--- Excerpt to read Enclosed Below ---
RDF from export
Processes gzipped RDF files (JSON-LD or N-Quads) and organizes them into OC Meta’s standard directory structure with configurable splitting parameters.
uv run python -m oc_meta.run.migration.rdf_from_export <input_folder> <output_root> [options]Parameters
Section titled “Parameters”| Parameter | Required | Default | Description |
|---|---|---|---|
input_folder | Yes | - | Folder containing gzipped input files |
output_root | Yes | - | Root folder for output OC Meta RDF files |
--base_iri | No | https://w3id.org/oc/meta/ | Base URI of entities |
--file_limit | No | 10000 | Number of files per folder |
--item_limit | No | 1000 | Number of items per file |
--zip_output | No | True | Zip output JSON files |
--input_format | No | jsonld | Input format: jsonld or nquads |
--chunk_size | No | 1000 | Files to process before merging |
--cache_file | No | None | File to store processed file names |
--stop_file | No | ./.stop | File to signal process termination |
Process
Section titled “Process”- Reads gzipped RDF files from the input folder
- Parses each file according to the specified format
- Extracts entity URIs and determines output paths based on OC Meta’s structure
- Writes entities to appropriate JSON-LD files in the output directory
- Merges files in parallel after each chunk is processed
Example
Section titled “Example”uv run python -m oc_meta.run.migration.rdf_from_export /data/export /srv/oc_meta/rdf \ --input_format nquads \ --file_limit 10000 \ --item_limit 1000 \ --cache_file /tmp/processed.txtGraceful shutdown
Section titled “Graceful shutdown”Create a .stop file (or the path specified with --stop_file) to gracefully terminate the process after the current chunk completes.
--- End of Enclosed Excerpt to read ---
Reproduce the passage of the documentation excerpt starting with "RDF from export" and going on through "configurable splitting parameters.". Draw only on the documentation excerpt.
--- Provided information Enclosed Below ---
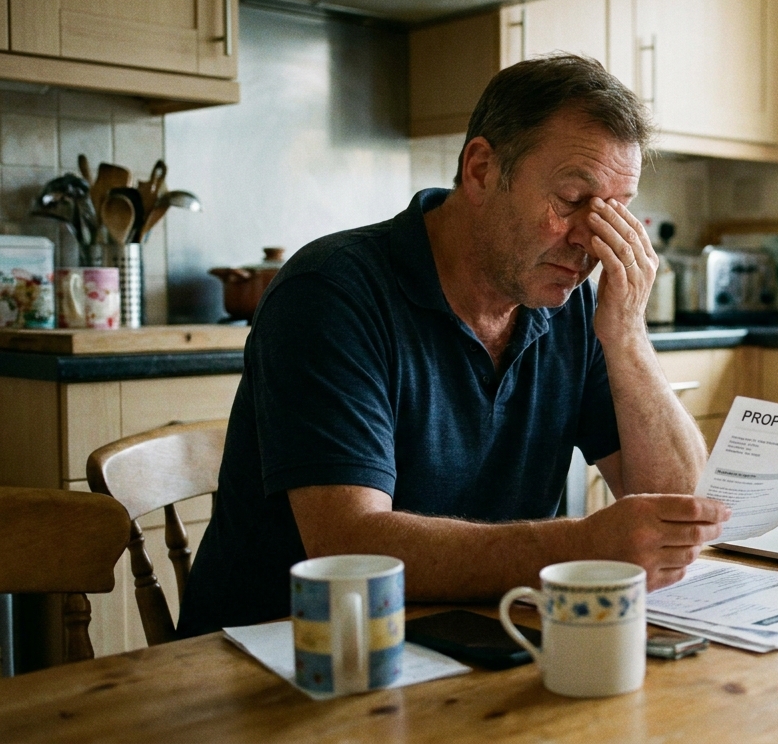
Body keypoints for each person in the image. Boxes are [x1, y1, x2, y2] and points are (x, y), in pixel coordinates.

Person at [177, 54, 727, 636]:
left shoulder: (574, 305)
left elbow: (679, 514)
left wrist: (628, 336)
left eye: (615, 211)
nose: (592, 241)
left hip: (479, 639)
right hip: (285, 658)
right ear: (482, 169)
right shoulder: (330, 294)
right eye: (571, 200)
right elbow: (350, 547)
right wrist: (582, 544)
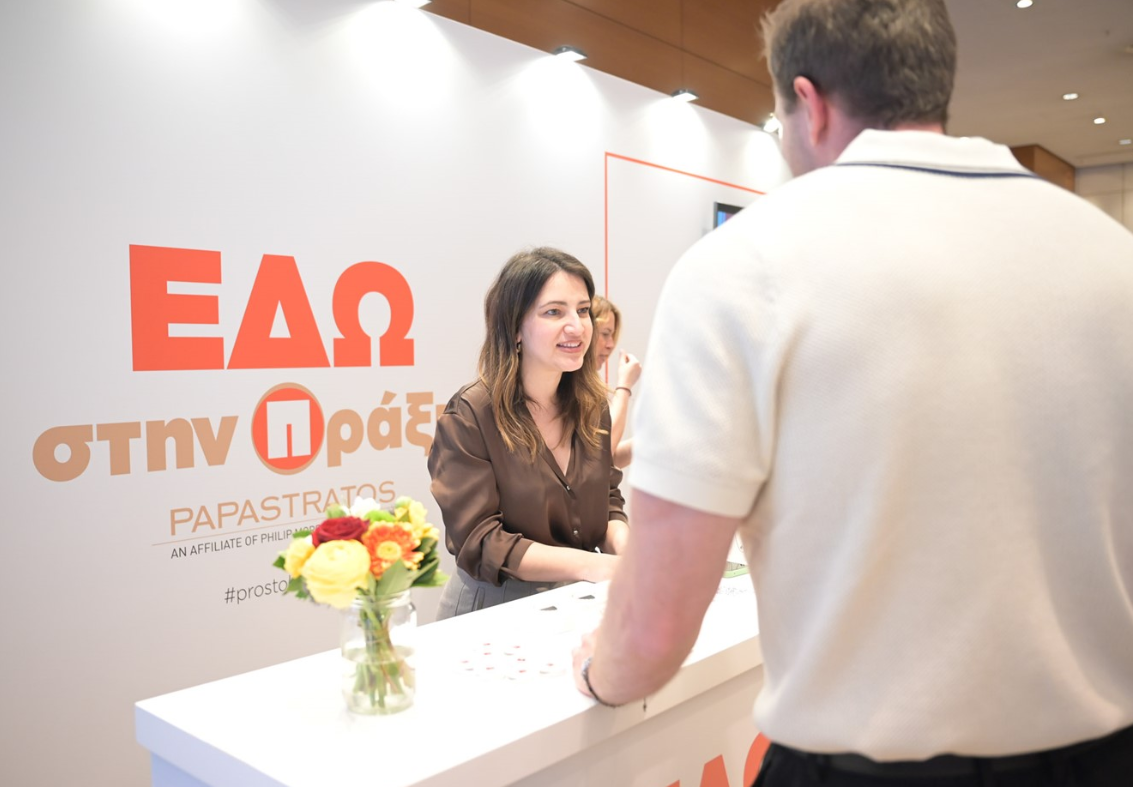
--- End of Enclosed Provided information ---
== Task solution ==
RDF from export
Processes gzipped RDF files (JSON-LD or N-Quads) and organizes them into OC Meta’s standard directory structure with configurable splitting parameters.